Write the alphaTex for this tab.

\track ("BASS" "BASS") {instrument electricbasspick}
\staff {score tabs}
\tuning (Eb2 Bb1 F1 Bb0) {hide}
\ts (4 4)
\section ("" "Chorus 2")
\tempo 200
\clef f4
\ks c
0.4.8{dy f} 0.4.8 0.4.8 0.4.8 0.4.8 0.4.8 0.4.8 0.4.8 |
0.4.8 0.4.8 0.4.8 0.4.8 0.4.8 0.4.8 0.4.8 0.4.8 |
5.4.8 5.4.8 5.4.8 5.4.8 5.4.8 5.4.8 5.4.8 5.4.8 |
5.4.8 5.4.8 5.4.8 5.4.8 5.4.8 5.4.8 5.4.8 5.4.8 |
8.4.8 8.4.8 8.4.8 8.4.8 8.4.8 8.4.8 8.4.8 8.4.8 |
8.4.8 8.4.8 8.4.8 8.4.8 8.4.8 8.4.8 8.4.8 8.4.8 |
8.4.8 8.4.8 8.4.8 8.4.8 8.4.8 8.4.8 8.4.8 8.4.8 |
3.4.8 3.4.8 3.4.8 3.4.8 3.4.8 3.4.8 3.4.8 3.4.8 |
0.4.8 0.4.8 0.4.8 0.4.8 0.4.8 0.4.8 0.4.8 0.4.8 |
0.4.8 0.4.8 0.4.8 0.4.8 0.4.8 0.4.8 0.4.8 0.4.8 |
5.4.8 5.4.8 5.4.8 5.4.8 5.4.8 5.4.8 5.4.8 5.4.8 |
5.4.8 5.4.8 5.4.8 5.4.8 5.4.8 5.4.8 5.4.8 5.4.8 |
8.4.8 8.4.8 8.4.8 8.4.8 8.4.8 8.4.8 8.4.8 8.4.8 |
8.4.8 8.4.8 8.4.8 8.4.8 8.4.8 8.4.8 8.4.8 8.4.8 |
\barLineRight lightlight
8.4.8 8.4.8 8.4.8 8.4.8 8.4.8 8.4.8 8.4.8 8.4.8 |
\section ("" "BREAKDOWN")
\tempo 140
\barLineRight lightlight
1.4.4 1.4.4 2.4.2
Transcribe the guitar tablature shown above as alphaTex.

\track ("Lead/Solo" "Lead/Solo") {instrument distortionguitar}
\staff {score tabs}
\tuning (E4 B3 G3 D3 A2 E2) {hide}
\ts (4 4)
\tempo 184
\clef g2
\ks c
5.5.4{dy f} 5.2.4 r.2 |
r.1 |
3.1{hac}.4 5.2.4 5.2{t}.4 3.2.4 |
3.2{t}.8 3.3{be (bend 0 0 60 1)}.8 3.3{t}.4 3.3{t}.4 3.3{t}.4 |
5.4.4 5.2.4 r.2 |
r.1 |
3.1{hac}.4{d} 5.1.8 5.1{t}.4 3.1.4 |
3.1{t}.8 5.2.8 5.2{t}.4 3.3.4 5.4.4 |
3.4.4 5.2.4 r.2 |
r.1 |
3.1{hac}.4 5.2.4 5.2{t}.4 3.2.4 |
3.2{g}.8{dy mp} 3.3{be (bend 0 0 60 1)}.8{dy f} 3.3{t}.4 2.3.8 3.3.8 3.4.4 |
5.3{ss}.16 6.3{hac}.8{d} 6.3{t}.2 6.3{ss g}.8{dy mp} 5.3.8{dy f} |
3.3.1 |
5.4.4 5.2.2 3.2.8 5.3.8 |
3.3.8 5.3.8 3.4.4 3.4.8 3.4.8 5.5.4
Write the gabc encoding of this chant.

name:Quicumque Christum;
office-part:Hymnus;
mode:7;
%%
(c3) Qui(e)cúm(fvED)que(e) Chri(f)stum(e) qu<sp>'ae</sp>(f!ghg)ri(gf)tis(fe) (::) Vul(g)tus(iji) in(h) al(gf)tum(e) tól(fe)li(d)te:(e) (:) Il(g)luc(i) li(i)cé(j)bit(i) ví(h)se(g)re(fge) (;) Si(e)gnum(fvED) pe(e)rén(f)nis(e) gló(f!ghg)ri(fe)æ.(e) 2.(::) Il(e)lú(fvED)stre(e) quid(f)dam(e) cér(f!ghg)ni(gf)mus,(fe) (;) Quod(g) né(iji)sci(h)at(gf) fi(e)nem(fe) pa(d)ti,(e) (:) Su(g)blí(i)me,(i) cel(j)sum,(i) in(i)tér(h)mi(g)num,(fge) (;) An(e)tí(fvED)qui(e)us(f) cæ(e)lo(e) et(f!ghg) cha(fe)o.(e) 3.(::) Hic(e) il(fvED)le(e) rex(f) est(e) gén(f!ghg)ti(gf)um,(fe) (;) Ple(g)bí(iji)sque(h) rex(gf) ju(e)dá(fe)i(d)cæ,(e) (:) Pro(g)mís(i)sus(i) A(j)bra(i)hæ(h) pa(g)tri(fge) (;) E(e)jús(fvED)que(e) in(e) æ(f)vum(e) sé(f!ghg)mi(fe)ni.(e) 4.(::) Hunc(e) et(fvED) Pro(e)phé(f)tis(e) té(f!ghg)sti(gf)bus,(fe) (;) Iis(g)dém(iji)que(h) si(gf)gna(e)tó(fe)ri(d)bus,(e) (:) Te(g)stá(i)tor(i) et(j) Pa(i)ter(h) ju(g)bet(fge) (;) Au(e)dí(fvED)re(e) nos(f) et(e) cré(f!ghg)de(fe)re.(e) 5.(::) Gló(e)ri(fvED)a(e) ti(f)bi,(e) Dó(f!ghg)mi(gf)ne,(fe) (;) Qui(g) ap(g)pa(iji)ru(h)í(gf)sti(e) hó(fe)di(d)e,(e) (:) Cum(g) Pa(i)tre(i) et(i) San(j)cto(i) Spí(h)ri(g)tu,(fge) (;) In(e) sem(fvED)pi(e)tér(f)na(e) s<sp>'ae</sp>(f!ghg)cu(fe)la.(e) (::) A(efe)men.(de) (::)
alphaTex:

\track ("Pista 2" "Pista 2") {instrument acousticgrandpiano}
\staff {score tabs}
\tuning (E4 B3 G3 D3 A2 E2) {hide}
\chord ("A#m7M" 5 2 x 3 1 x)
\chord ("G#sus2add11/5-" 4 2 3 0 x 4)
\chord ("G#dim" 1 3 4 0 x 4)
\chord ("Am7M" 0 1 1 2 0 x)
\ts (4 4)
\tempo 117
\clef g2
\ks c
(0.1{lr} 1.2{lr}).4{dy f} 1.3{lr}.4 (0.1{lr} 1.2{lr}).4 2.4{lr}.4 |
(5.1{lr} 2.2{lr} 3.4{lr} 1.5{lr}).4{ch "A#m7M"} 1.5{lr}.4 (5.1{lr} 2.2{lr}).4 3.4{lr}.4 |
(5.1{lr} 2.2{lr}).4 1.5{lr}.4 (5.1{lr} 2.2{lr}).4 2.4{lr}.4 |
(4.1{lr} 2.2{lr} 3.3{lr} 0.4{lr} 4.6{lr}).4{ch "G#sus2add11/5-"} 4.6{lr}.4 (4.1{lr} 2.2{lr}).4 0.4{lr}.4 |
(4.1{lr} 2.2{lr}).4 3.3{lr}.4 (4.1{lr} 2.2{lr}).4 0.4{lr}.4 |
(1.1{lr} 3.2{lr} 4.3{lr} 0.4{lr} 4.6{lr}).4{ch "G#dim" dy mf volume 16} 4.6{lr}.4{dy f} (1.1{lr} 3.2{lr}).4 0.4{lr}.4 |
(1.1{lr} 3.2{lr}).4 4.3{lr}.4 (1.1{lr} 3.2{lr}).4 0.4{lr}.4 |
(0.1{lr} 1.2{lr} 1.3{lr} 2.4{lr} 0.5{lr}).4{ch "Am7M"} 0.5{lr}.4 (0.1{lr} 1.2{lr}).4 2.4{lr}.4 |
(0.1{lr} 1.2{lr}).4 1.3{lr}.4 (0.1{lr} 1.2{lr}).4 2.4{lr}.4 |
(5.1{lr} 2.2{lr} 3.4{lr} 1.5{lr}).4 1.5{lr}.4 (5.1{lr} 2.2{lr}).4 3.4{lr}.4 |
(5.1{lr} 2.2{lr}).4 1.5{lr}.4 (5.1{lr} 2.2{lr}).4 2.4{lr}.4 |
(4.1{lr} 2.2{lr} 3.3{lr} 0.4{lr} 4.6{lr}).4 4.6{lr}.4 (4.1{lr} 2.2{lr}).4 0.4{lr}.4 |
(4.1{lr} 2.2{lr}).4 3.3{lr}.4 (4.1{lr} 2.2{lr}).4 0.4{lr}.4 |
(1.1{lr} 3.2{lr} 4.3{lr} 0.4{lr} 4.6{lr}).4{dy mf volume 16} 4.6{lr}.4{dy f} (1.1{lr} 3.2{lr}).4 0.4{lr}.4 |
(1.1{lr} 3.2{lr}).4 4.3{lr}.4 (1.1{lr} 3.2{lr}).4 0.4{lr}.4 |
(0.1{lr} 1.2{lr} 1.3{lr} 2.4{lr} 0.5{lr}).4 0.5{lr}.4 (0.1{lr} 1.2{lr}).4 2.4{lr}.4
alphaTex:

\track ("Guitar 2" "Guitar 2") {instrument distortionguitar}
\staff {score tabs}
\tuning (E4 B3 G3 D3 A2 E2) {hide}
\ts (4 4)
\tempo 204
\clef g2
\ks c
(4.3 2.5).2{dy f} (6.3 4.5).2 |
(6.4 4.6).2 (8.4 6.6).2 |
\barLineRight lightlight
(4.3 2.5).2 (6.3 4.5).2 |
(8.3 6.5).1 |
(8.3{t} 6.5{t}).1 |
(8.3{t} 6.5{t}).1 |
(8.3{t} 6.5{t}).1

# # # # # # #

Repeat everything from the start of the records above down to the line containing "Write the gabc encoding of this chant.", both ends included, copying each line unchanged.

Completed exercise:
Write the alphaTex for this tab.

\track ("BASS" "BASS") {instrument electricbasspick}
\staff {score tabs}
\tuning (Eb2 Bb1 F1 Bb0) {hide}
\ts (4 4)
\section ("" "Chorus 2")
\tempo 200
\clef f4
\ks c
0.4.8{dy f} 0.4.8 0.4.8 0.4.8 0.4.8 0.4.8 0.4.8 0.4.8 |
0.4.8 0.4.8 0.4.8 0.4.8 0.4.8 0.4.8 0.4.8 0.4.8 |
5.4.8 5.4.8 5.4.8 5.4.8 5.4.8 5.4.8 5.4.8 5.4.8 |
5.4.8 5.4.8 5.4.8 5.4.8 5.4.8 5.4.8 5.4.8 5.4.8 |
8.4.8 8.4.8 8.4.8 8.4.8 8.4.8 8.4.8 8.4.8 8.4.8 |
8.4.8 8.4.8 8.4.8 8.4.8 8.4.8 8.4.8 8.4.8 8.4.8 |
8.4.8 8.4.8 8.4.8 8.4.8 8.4.8 8.4.8 8.4.8 8.4.8 |
3.4.8 3.4.8 3.4.8 3.4.8 3.4.8 3.4.8 3.4.8 3.4.8 |
0.4.8 0.4.8 0.4.8 0.4.8 0.4.8 0.4.8 0.4.8 0.4.8 |
0.4.8 0.4.8 0.4.8 0.4.8 0.4.8 0.4.8 0.4.8 0.4.8 |
5.4.8 5.4.8 5.4.8 5.4.8 5.4.8 5.4.8 5.4.8 5.4.8 |
5.4.8 5.4.8 5.4.8 5.4.8 5.4.8 5.4.8 5.4.8 5.4.8 |
8.4.8 8.4.8 8.4.8 8.4.8 8.4.8 8.4.8 8.4.8 8.4.8 |
8.4.8 8.4.8 8.4.8 8.4.8 8.4.8 8.4.8 8.4.8 8.4.8 |
\barLineRight lightlight
8.4.8 8.4.8 8.4.8 8.4.8 8.4.8 8.4.8 8.4.8 8.4.8 |
\section ("" "BREAKDOWN")
\tempo 140
\barLineRight lightlight
1.4.4 1.4.4 2.4.2
Transcribe the guitar tablature shown above as alphaTex.

\track ("Lead/Solo" "Lead/Solo") {instrument distortionguitar}
\staff {score tabs}
\tuning (E4 B3 G3 D3 A2 E2) {hide}
\ts (4 4)
\tempo 184
\clef g2
\ks c
5.5.4{dy f} 5.2.4 r.2 |
r.1 |
3.1{hac}.4 5.2.4 5.2{t}.4 3.2.4 |
3.2{t}.8 3.3{be (bend 0 0 60 1)}.8 3.3{t}.4 3.3{t}.4 3.3{t}.4 |
5.4.4 5.2.4 r.2 |
r.1 |
3.1{hac}.4{d} 5.1.8 5.1{t}.4 3.1.4 |
3.1{t}.8 5.2.8 5.2{t}.4 3.3.4 5.4.4 |
3.4.4 5.2.4 r.2 |
r.1 |
3.1{hac}.4 5.2.4 5.2{t}.4 3.2.4 |
3.2{g}.8{dy mp} 3.3{be (bend 0 0 60 1)}.8{dy f} 3.3{t}.4 2.3.8 3.3.8 3.4.4 |
5.3{ss}.16 6.3{hac}.8{d} 6.3{t}.2 6.3{ss g}.8{dy mp} 5.3.8{dy f} |
3.3.1 |
5.4.4 5.2.2 3.2.8 5.3.8 |
3.3.8 5.3.8 3.4.4 3.4.8 3.4.8 5.5.4
Write the gabc encoding of this chant.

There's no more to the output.